In Monrovia, Taylor spokesman Vaanii Passawe called the Accra declaration only "a draft proposal." However, Liberian Defense Minister Daniel Chea said Taylor had been in close touch with the West African leaders behind the announcement, which he called not "that far from the truth."
Reached by telephone, the leader of the rebel movement laying siege to Monrovia scoffed at Taylor accepting it, or any other peace deal.
"Taylor's not going to leave except by force," chairman Sekou Conneh of Liberians United for Reconciliation and Democracy said.
"After the peacekeepers have been on the ground for three days -- call me back then, and we'll see," Conneh said.
The West African leaders urged a cease-fire for the deployment.
However, the peace force would go in whether or not the two sides complied, Ghana Foreign Minister Nana Akuffo Ado said.
The presidents of Nigeria, Ghana and Togo attended the Accra summit, while Gambia, Senegal, Ivory Coast and Liberia sent lower-ranking officials.
In Monrovia, the arrival of the West African-led advance team was enough to bring a rare break in shelling, rockets and gunfire, and bring out cheering crowds.
"We want peace!" civilians chanted, tumbling out of basements and stairwells to cheer the foreign motorcade and to search for food.
"I can't hear any gun sounds today," said Moses Togbah, a blind man, tapping down blasted streets with the aid of a cane and a small daughter at his elbow.
Like many, he pleaded for the tiny advance force to stay, fearing resumption of slaughter if they left.
"I don't want them to just leave. Do not leave us struggling," the blind man said. "People are dying."
On Thursday, children scampered in the ocean in their underwear, brought out to play for the first time in weeks by the lull.
Medical workers appealed to both sides to immediately open an aid corridor to the rebel-held port, opening aid and commercial warehouses there for the starving city.

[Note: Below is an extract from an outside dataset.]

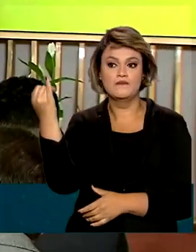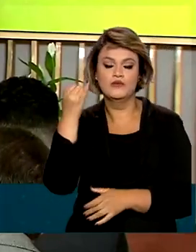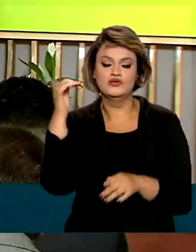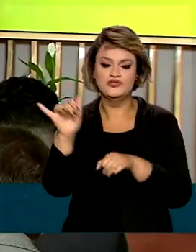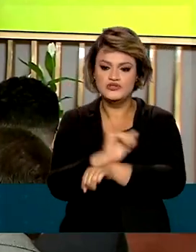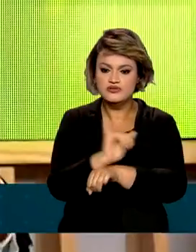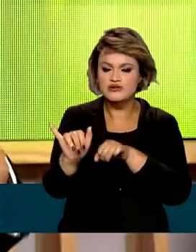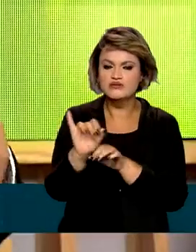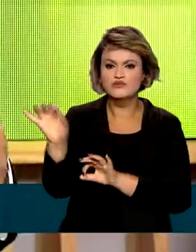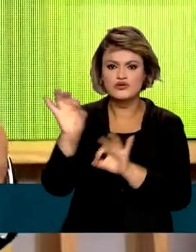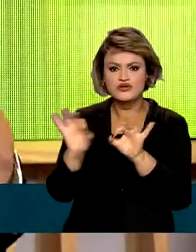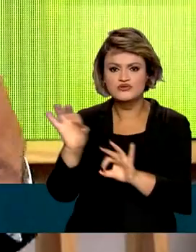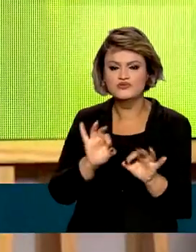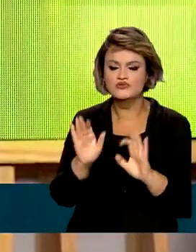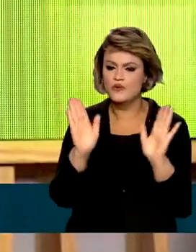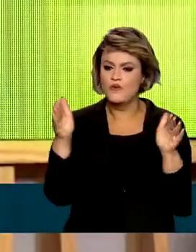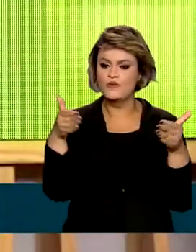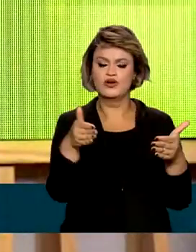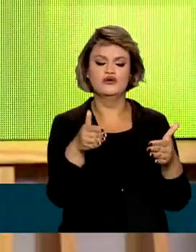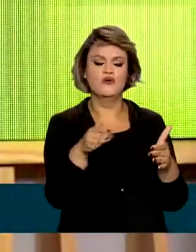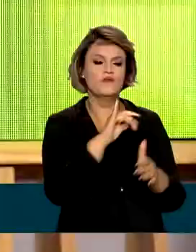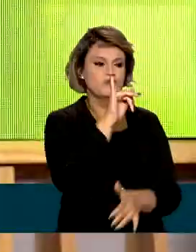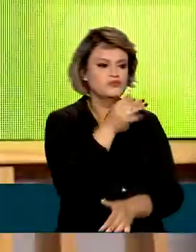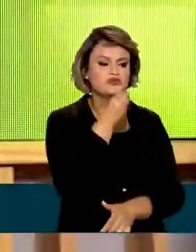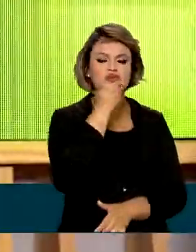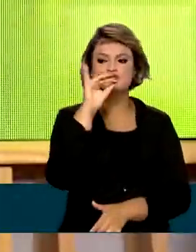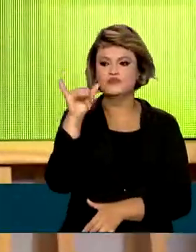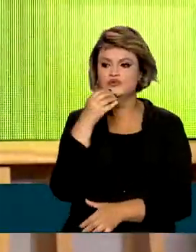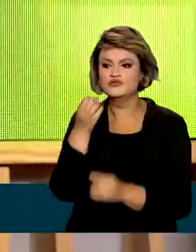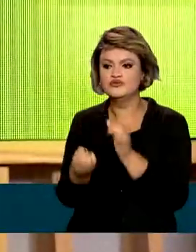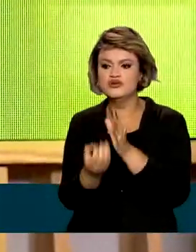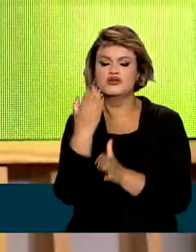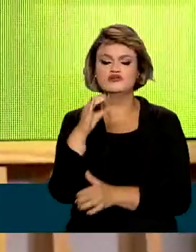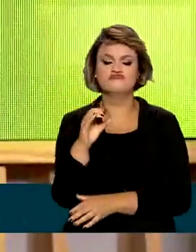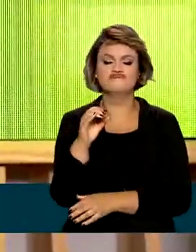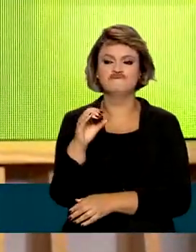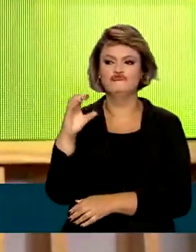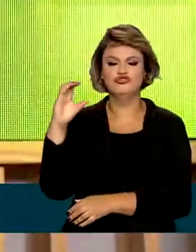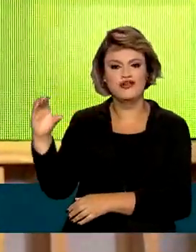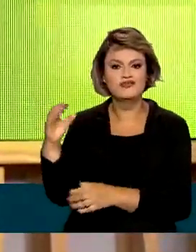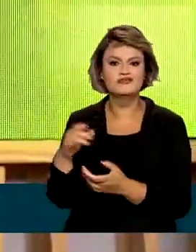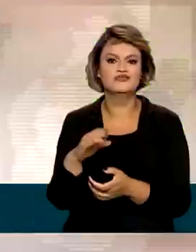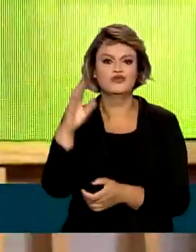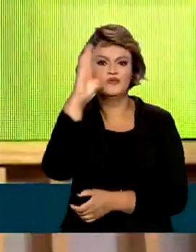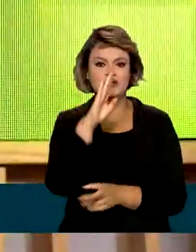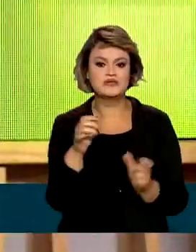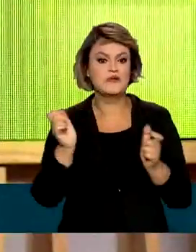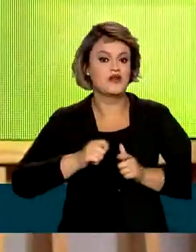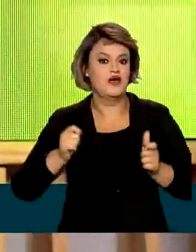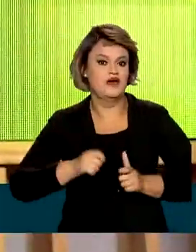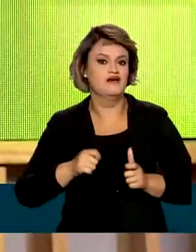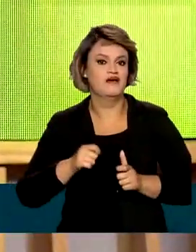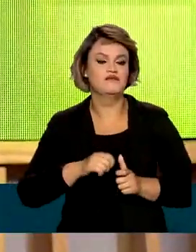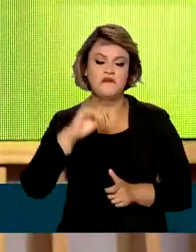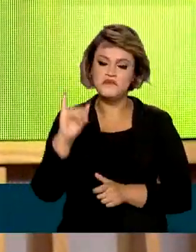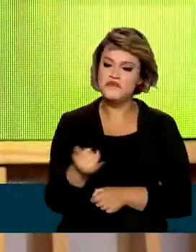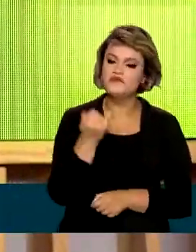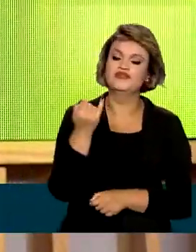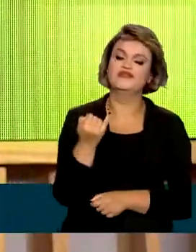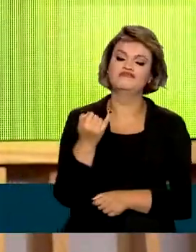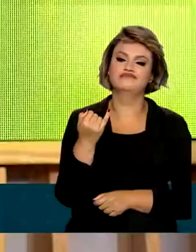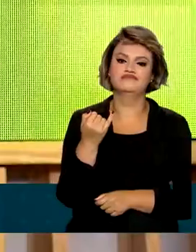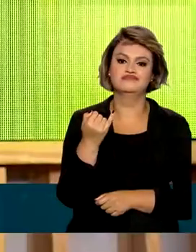estratégica, olhando, sim, as oportunidades de geração de crédito que o Brasil pode aproveitar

The advance team, led by a Nigerian general, was talking with Liberian and American officials, and scouting out logistics, such as lodging and fuel for troops.
On Wednesday, UN Secretary-General Kofi Annan had urged West Africans to commit to a date for the peace force.
Plagued by debts, Nigeria has asked the United States and other nations for more help with what's expected to be a multimillion-dollar daily tab.
The United States has promised $10 million. It is sending three warships with Marines to Liberia for what President Bush says will be limited assistance.
Liberia was founded in the 19th century by freed American slaves, with military backing from the US government.
US officials introduced a draft measure at the United Nations on Wednesday asking for approval of a multinational force, to be followed by a UN deployment by Oct.1.
"I won't believe it until I see it," Bernice Wlue, 27, said of the peacekeepers as she scrubbed her clothes in a bucket. "When I see them in the streets -- then, I'll believe it."